*** PROVIDED MATERIAL Section Begins ***
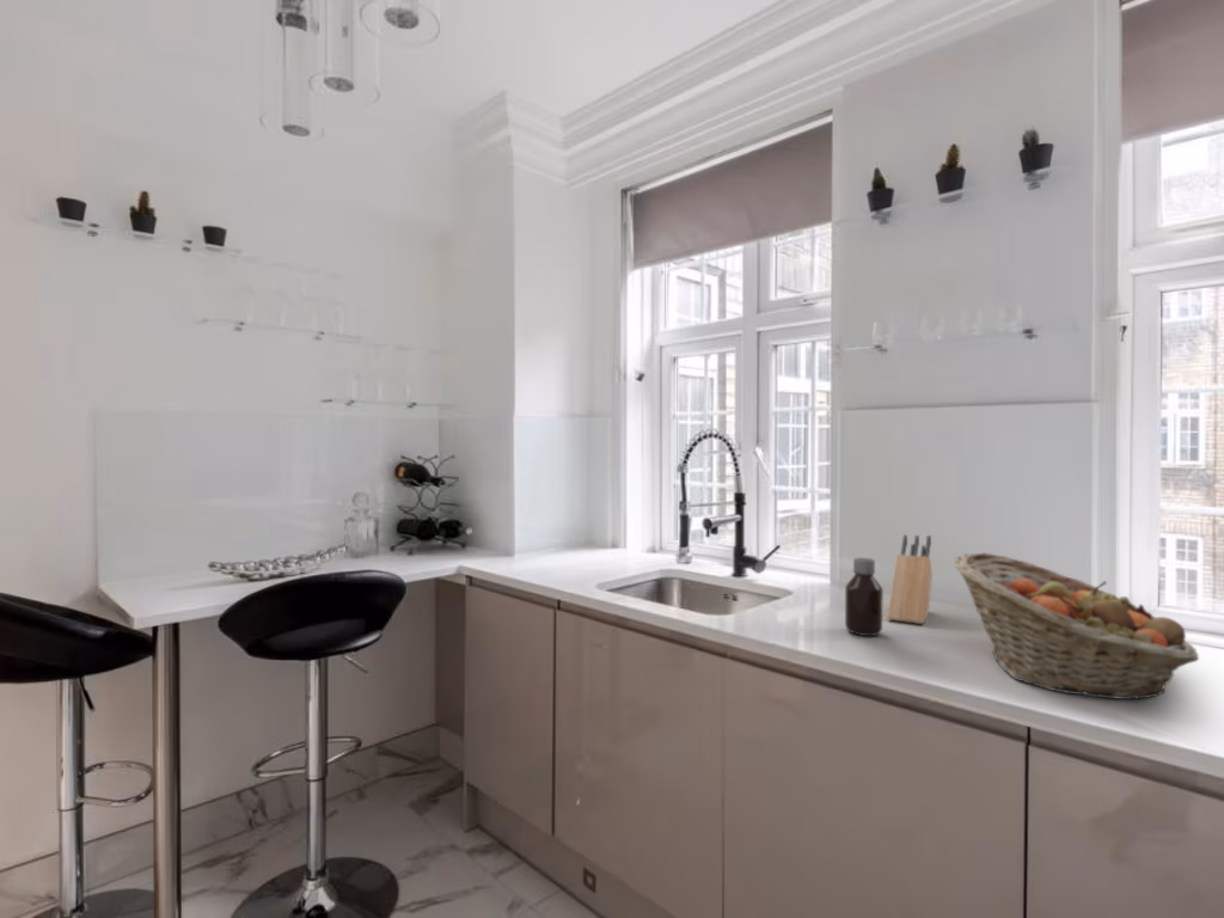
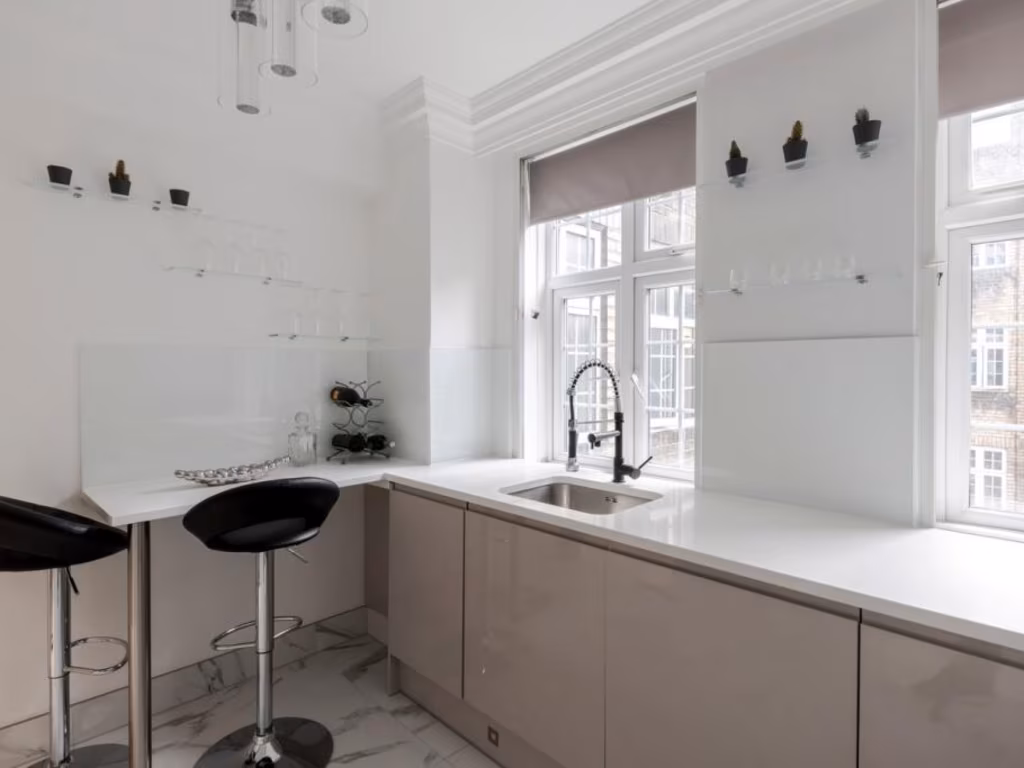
- knife block [886,534,934,625]
- fruit basket [953,551,1200,700]
- bottle [844,557,885,637]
*** PROVIDED MATERIAL Section Ends ***
→ WHAT YOU HAVE TO DO
Copy out the data above exactly, except the pictures.

→ OUTPUT
- knife block [886,534,934,625]
- fruit basket [953,551,1200,700]
- bottle [844,557,885,637]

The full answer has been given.